Monday, May 26, 2014

Oryx and Crake by Margaret Atwood

Oryx and Crake   I am not sure how to describe Oryx and Crake.  It is definitely not a love story as is claimed in the blurb on the back cover.  (Seriously did the person who wrote the blurb even read the book?  Oryx and Crake don’t even appear in the same time and space until the last quarter of the book.)  It is a utopia (if such a thing even exists) or dystopia, depending on one’s point of view.  Chickens are bred to produce multiple breasts, wings, and other parts people like to eat.  There is a cure for nearly every disease so to keep making money pharmaceutical companies create new diseases to cure.  Genetic experimentation has been taken to the extremes with varying degrees of success.  In addition to the chickens there are pigoons, ranks, wolves.  The amazing thing about this story is that it all seems kind of possible.  The world Atwood describes is not so farfetched that I couldn’t imagine it happening in some form or another in the not too distant future.

Snowman (formerly known as Jimmy) tells the story in a non-linear format.  Stories of his childhood, his best (and only) friend Crake, and his life in a bubble (or compound) are intermixed with his life as Snowman among the Children of Crake after much of the world’s population has been decimated by a man made plague.  Snowman/Jimmy is sort of an everyman trying to survive after a disaster.  He has no special skills other than an ability to write snappy advertising slogans.  Yet somehow he has become the defacto leader of the Children of Crake, a sort of re-engineered species of humans.

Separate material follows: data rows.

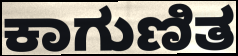
ಕಾಗುಣಿತ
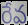
రేవ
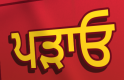
ਪੜਾਓ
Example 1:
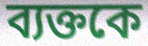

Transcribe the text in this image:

ব্যক্তকে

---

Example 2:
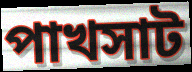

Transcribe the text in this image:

পাখসাট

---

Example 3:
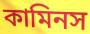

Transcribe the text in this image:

কামিনস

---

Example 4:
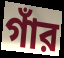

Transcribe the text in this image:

গাঁর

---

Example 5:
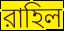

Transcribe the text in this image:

রাহিল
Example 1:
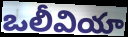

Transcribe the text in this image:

ఒలీవియా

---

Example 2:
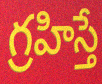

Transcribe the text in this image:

గ్రహిస్తే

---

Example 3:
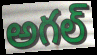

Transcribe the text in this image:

అగల్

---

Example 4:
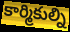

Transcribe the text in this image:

కార్మికుల్ని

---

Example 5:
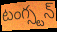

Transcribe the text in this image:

టంగ్స్టన్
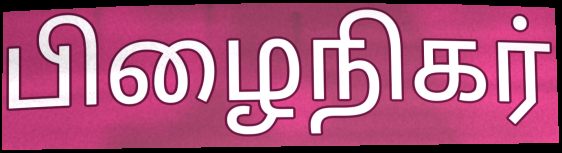
பிழைநிகர்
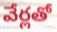
వేర్లతో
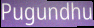
Pugundhu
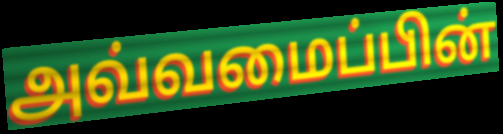
அவ்வமைப்பின்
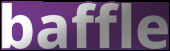
baffle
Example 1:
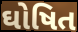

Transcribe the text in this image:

ઘોષિત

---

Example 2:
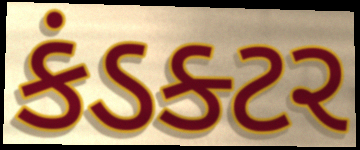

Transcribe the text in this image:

કંડક્ટર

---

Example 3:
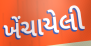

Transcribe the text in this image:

ખેંચાયેલી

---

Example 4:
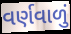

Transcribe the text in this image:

વર્ણવાળું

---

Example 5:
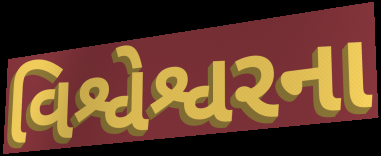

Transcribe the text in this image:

વિશ્વેશ્વરના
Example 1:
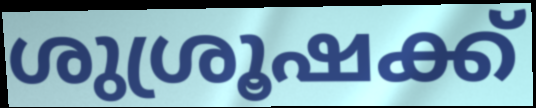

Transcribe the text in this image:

ശുശ്രൂഷക്ക്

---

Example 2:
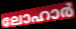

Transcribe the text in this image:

ലോഹാർ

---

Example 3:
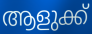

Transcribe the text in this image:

ആളുക്ക്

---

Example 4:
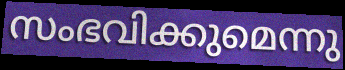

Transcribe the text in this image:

സംഭവിക്കുമെന്നു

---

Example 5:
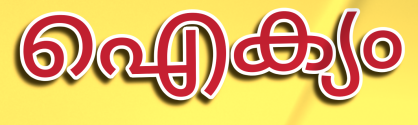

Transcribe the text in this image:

ഐക്യം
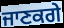
ਜਾਣਕਗੇ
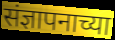
संज्ञापनाच्या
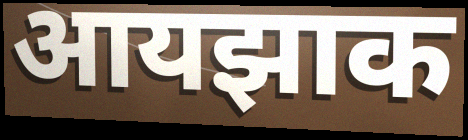
आयझाक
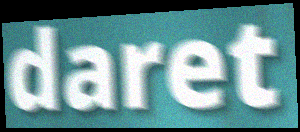
daret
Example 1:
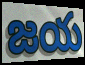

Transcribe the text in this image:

జయ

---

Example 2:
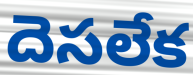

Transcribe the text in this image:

దెసలేక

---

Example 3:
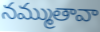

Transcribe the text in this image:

నమ్ముతావా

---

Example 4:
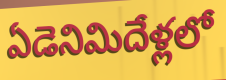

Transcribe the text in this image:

ఏడెనిమిదేళ్లలో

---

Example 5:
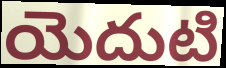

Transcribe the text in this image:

యెదుటి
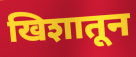
खिशातून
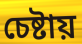
চেষ্টায়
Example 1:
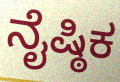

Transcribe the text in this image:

ನೈಷ್ಠಿಕ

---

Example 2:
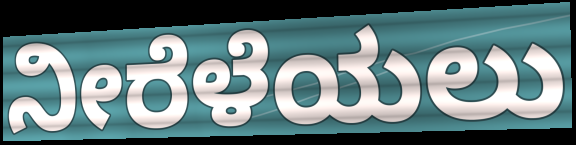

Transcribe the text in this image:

ನೀರೆಳೆಯಲು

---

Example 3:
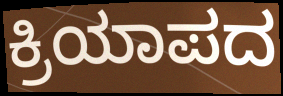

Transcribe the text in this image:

ಕ್ರಿಯಾಪದ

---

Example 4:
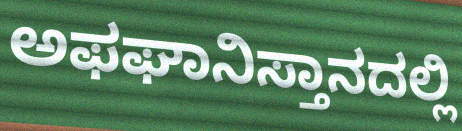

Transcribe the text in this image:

For the first two-thirds of the book I had a hard time figuring out what this book was about.  I read and reread the blurb on the back cover to remind myself. That turned out to be little help because as noted earlier, this is not really a love story.   The story was interesting enough to keep me reading but there were chunks where I couldn’t help but wonder what the end goal was.  I mean in a mystery the goal is to figure out who did it.  In a romance the goal is for the two people to finally realize they are meant for one another.  In a fantasy novel there is usually some sort of quest.  Even in an ordinary non-genre fiction story there’s a “I was going about my day as normal and then this extraordinary thing happened and here’s how it changed me” storyline.  Here there wasn’t any of that, not exactly.  Even though a catastrophe has occurred Snowman is not trying to do anything in particular except get through the day and night.  It does come together in the end, but not until the last hundred pages or so.  Maybe I am too goal oriented but if someone asked me what this was about I am not sure I could answer in a coherent way.

This isn’t to say I didn’t like Oryx and Crake.  I did but it was also really easy to put down and walk away, at least until the end where the story starts to come together.  Thinking about it some more, I might describe it as a thought experiment or long form hypothetical posed in novel format.  It definitely makes one think.

This is the first in a trilogy.  The next two books are The Year of the Flood and MaddAddam.  Even though I'm still not quite sure what the story is about I am looking forward to seeing what happens next.